Clearly, I’ve decided to go with a translation (Moncrieff/Kilmartin), what seems to be considered the driest and most accurate translation available, as the new ones seem to carry the prose into something more contemporary. I never found an argument concerning that with which I particularly agree, even when modernizing Shakespeare, I think it should be done only with an emphasis on finding his likeliest original words and removing whatever adulteration printers added and propagated throughout the centuries. Well, so, here I am reading a translation. Fuck me, but I can’t wait any longer, and truth be known, I’m only making my halting way through Le Petit Prince in French and if I don’t get Proust started now, why, by the time I finish it I’ll be old enough to appreciate it.

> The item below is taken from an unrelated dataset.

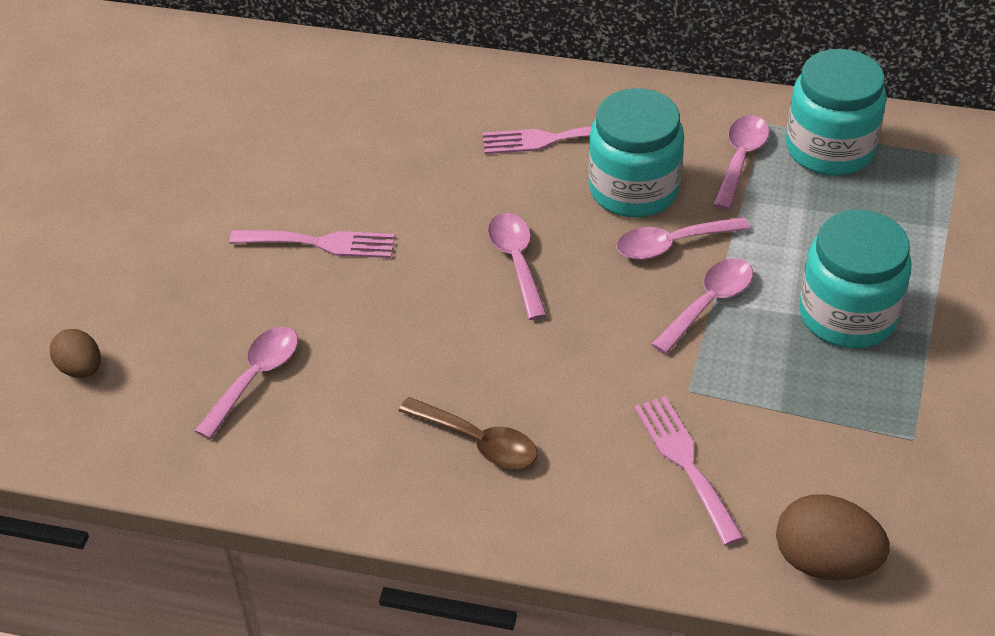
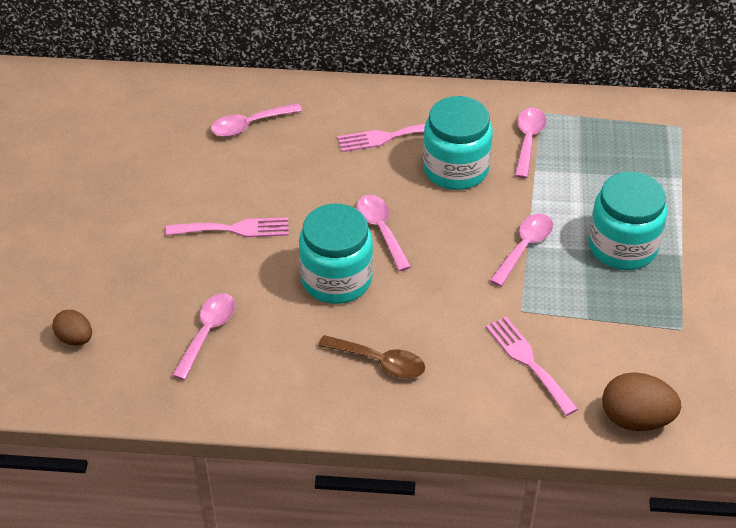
camera: 10 degrees left, 0 degrees up
(672, 244) = (490, 207): pink spoon -> pink spoon (249, 125)
(829, 149) = (590, 127): turquoise jar -> turquoise jar (336, 279)

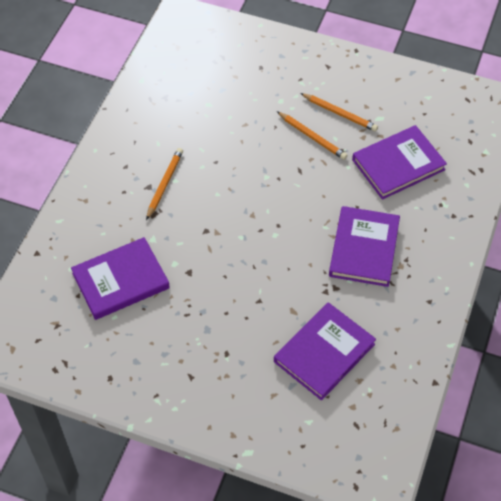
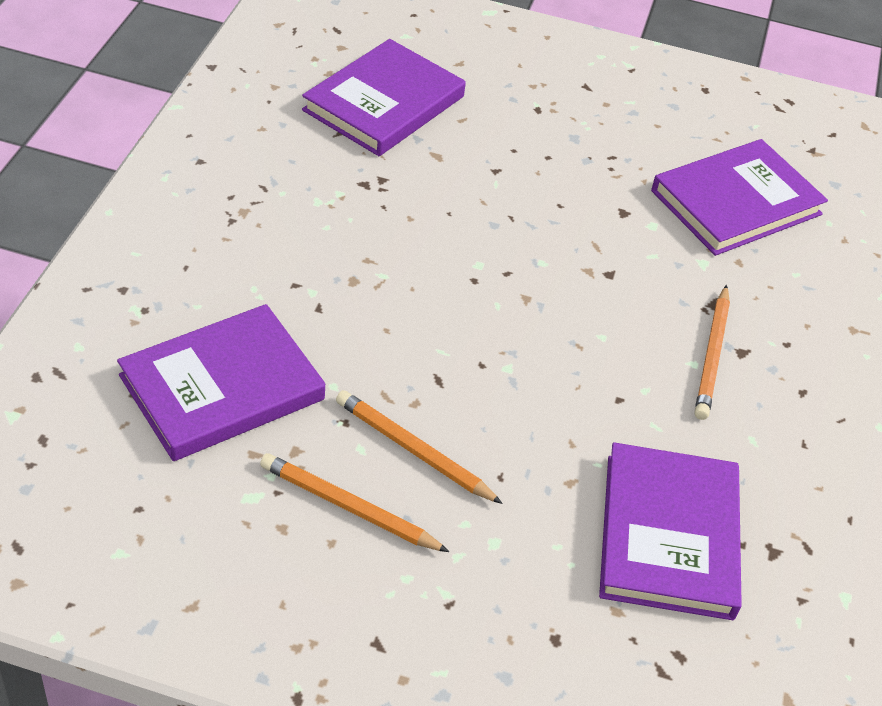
camera: 170 degrees right, 10 degrees down
(364, 248) = (309, 238): purple book -> purple book (668, 535)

It was probably Céline’s putting him back in my head as we snuck around the pathways between tombstones and stared at his own, somewhat austere. Nathalie suggested we touch it, we all wiped our noses, and Whitney finally choked out, “well, who is he?” It was Céline who answered, and I think she gave a better answer than Nathalie or I could have given, because she said something that made a lot of sense, and she didn’t stumble, and she made Proust almost sound interesting. “There is a phrase in French, the madeleine of Proust, which you use when something reminds you of a story from long ago, because he wrote a very long novel, very long and famous, and it all begins because he tastes a madeleine, which is a type of cookie.” Well, so there you have it.
I almost fear the taste of madeleines, and of clementines, I cannot recall their flavors now, but I know one taste will send me back to the dark streets of Paris, to the early morning snows, to sitting on the stones before the cathedral in Rouen and seeing all the clementine peels on the ground wherever I went, cigarettes, bottles, thinking about what a good American I was being by cleaning up my own messes.
Initial reaction? Not quite the same immediate joy I feel when reading Lawrence or Nin or Miller, but yet beautiful, and yes, he does go quickly, the first fifty pages are criticized because nothing happens–yet, it’s the sort of nothingness that we come to appreciate, it’s thoughtful nothingness, and it’s a compelling prelude to the work we’re about to embark upon. It’s not only the obsessive attention to detail I love, but the insistence on resisting vulgarity, quite the opposite of Lawrence, actually, whose vulgarity is yet somehow an aesthetically cogent illustration of how beauty integrates itself within the animal, or perhaps vice versa, how it is that our instincts can be delicious. So far, Proust takes a higher road, one built of suggestions rather than directness, telling us things we already know, not how it could be, but how it is, not in the secret world between two people, not in the secret world of one’s heart, but in the secret world of the mind, of language, of the expressible, of art, of memory, all the things that Connie Chatterley is so far grown opposed to as she comes to need her lover.